[Work instructions] From the entries below, work out the number of lines that hold the word "user", and give that number alone.

[Material supplied]
▼
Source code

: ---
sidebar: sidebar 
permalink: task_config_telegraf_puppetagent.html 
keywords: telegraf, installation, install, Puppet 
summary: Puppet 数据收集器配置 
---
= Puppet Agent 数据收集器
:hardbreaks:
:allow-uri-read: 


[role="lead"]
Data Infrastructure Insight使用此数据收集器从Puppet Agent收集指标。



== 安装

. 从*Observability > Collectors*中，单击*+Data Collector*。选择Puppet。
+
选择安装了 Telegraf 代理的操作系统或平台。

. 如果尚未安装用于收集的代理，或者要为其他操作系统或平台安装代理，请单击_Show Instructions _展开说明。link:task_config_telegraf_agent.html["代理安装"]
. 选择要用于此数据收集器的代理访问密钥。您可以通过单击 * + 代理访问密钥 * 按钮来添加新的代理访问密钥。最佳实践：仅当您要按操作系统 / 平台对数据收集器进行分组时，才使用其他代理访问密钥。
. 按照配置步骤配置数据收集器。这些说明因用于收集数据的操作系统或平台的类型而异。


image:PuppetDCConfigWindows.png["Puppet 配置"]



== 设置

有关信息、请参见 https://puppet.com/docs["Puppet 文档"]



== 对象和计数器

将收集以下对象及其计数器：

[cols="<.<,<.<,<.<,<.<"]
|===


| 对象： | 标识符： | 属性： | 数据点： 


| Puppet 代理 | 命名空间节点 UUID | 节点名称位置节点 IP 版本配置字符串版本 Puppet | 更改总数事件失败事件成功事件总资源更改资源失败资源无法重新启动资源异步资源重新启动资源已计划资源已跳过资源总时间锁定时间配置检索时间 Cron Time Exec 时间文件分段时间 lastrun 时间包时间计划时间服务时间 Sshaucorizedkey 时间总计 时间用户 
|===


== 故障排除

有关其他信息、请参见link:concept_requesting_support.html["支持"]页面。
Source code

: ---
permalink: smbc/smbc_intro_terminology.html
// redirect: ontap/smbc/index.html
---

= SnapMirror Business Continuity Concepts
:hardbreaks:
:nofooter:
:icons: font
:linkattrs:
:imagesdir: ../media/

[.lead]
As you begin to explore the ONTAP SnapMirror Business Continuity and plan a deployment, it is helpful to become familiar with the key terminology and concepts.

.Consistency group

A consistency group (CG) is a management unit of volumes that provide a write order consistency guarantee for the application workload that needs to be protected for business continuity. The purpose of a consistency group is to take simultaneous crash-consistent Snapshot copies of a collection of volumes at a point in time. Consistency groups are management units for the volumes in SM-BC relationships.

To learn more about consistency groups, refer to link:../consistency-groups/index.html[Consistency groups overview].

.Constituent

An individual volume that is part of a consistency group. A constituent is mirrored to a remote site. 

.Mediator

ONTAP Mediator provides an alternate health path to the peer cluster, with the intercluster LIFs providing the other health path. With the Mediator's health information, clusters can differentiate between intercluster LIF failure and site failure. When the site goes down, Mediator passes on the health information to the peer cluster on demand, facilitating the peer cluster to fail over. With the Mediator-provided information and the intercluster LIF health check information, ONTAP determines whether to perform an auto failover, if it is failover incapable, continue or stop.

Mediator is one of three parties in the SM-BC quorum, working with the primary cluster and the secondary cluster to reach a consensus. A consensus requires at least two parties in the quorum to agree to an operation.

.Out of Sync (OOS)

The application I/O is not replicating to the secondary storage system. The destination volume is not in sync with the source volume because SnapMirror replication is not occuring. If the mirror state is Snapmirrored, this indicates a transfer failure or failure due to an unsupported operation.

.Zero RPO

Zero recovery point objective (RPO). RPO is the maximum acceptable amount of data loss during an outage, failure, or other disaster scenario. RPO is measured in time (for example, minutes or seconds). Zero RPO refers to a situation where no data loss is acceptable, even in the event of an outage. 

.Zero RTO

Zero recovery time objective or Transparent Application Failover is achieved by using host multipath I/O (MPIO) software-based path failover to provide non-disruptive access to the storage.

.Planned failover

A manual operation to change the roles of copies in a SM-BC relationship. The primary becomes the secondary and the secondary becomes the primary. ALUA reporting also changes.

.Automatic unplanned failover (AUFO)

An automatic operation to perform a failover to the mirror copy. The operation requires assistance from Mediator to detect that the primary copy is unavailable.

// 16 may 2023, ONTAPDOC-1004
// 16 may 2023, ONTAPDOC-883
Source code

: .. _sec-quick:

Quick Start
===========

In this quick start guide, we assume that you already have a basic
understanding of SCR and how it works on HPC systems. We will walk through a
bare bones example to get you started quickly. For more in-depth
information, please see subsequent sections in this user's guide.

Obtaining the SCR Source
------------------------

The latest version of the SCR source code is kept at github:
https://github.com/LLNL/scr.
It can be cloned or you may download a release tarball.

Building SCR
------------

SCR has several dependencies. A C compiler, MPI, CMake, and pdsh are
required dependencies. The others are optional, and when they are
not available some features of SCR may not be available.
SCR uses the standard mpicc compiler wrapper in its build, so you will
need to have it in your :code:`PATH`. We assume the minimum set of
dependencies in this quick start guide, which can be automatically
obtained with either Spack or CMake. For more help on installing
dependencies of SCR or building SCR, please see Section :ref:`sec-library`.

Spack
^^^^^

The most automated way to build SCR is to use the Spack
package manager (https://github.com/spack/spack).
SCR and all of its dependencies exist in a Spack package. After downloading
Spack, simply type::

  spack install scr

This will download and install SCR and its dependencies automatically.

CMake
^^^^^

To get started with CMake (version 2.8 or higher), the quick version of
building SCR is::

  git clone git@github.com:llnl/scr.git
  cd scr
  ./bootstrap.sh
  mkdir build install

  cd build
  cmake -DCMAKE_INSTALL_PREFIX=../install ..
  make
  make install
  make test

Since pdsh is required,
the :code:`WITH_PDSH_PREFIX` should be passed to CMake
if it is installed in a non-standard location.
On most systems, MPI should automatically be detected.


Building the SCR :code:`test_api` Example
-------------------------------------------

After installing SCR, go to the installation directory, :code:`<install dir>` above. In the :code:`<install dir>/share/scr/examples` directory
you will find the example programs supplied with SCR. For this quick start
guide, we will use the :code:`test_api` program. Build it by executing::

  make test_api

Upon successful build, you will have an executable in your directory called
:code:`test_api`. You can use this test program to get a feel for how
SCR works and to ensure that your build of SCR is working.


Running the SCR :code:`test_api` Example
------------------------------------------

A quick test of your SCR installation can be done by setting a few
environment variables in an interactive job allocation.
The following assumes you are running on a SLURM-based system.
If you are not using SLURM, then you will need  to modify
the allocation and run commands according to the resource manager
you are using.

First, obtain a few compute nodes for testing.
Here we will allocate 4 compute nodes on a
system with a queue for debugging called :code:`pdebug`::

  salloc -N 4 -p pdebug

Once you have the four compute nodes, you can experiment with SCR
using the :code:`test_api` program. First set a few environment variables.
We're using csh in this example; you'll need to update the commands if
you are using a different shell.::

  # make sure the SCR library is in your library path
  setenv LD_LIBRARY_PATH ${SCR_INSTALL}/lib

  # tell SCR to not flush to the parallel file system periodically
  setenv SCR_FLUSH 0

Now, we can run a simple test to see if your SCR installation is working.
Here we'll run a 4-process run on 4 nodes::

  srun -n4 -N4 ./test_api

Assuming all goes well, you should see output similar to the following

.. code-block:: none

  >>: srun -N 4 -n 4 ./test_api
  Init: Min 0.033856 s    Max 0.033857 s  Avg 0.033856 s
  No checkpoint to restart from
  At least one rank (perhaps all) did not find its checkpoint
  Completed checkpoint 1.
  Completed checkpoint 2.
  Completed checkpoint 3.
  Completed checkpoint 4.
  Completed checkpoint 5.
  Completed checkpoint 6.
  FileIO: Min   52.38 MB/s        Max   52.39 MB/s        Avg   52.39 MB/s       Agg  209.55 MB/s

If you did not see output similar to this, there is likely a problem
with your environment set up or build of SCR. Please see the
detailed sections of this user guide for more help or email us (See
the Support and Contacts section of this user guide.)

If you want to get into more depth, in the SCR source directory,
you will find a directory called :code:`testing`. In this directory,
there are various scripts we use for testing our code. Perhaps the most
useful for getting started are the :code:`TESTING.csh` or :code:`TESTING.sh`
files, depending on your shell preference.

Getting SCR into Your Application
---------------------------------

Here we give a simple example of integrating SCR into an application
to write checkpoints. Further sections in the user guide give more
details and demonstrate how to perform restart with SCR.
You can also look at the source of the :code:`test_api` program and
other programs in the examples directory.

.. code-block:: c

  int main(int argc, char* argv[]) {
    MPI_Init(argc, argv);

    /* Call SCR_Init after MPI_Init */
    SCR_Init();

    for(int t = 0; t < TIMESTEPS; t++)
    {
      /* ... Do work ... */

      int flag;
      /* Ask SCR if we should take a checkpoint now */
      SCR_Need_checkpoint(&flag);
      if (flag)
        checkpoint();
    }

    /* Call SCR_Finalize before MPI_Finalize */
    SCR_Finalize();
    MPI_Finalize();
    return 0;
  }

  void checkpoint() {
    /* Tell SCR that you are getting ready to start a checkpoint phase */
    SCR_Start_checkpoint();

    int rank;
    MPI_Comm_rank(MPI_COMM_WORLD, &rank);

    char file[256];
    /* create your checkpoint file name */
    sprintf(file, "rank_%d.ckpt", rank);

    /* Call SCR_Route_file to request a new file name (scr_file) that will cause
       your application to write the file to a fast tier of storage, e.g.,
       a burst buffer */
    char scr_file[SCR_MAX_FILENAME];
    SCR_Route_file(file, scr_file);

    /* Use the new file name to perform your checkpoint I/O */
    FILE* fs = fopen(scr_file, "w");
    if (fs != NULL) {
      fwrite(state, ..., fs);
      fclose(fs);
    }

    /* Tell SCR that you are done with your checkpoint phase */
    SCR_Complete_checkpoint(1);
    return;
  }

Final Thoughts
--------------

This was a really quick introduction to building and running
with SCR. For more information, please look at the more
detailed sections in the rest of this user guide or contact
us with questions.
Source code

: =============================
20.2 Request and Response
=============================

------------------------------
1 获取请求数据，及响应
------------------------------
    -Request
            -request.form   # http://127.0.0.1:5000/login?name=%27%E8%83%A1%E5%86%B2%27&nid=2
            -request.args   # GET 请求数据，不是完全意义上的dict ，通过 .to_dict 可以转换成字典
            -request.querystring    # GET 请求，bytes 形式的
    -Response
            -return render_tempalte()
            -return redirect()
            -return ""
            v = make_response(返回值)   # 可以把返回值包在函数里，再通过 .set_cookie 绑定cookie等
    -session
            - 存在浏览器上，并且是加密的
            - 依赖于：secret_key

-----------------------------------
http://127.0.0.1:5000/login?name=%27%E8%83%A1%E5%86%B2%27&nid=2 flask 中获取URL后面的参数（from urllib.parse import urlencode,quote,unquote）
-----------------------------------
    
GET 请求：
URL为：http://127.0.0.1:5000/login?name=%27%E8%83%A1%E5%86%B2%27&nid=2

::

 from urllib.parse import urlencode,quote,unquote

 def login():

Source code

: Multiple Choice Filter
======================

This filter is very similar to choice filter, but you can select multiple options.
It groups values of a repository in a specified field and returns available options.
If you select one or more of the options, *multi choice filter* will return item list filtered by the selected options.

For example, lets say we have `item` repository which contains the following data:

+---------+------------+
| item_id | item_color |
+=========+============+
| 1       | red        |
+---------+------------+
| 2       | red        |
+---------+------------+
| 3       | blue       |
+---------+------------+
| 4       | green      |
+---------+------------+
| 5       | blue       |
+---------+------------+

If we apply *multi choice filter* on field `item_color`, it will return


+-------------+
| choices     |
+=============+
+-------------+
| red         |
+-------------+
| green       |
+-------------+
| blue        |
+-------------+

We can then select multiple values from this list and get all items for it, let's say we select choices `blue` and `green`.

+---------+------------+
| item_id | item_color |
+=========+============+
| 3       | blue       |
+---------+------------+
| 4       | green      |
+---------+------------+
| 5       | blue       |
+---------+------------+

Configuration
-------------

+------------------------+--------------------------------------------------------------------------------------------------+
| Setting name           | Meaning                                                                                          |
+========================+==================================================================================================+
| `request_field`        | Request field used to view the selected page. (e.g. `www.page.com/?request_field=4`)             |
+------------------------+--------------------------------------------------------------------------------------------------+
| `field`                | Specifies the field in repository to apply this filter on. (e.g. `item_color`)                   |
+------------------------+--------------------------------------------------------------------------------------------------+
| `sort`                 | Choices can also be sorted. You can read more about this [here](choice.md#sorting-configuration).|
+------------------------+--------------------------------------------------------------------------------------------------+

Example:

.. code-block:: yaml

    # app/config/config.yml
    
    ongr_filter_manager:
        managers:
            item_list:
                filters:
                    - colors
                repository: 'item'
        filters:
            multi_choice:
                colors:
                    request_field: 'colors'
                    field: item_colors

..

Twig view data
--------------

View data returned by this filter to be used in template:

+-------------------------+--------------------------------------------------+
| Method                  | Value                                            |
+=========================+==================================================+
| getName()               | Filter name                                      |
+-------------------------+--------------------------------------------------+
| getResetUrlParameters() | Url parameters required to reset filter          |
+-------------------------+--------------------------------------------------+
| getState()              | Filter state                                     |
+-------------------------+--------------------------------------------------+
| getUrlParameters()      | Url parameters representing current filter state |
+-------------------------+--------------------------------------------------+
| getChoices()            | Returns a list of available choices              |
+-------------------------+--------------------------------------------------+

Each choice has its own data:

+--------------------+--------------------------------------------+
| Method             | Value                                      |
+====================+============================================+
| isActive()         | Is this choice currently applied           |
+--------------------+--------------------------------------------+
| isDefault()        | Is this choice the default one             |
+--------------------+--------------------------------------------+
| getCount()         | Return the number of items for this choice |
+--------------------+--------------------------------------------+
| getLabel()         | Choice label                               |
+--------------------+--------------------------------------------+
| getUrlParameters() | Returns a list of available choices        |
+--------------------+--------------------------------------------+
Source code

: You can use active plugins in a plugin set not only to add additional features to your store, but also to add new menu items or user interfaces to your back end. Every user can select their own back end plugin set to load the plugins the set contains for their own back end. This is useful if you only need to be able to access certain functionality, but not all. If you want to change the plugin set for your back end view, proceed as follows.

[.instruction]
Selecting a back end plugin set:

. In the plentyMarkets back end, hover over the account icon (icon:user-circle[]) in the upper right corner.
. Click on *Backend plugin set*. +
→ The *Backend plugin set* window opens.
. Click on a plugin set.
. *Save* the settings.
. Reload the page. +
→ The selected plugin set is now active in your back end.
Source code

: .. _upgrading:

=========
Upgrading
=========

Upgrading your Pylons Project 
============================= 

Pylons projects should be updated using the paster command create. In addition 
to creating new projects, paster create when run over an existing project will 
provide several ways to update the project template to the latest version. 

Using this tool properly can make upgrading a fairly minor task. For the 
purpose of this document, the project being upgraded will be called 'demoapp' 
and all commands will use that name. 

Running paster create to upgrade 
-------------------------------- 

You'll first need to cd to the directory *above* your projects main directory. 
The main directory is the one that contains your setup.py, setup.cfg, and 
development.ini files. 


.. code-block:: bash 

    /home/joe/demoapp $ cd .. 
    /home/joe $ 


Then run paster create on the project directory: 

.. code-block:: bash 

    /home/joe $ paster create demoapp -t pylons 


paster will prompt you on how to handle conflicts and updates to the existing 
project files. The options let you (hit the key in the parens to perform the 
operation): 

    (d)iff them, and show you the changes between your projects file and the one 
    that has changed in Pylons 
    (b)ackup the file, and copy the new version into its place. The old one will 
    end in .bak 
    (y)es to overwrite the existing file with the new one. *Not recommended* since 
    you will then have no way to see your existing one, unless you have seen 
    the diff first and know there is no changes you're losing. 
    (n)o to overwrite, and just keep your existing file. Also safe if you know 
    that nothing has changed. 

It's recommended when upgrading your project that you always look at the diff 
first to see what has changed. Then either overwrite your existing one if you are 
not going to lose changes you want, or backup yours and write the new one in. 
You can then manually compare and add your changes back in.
▲
[Reply] 7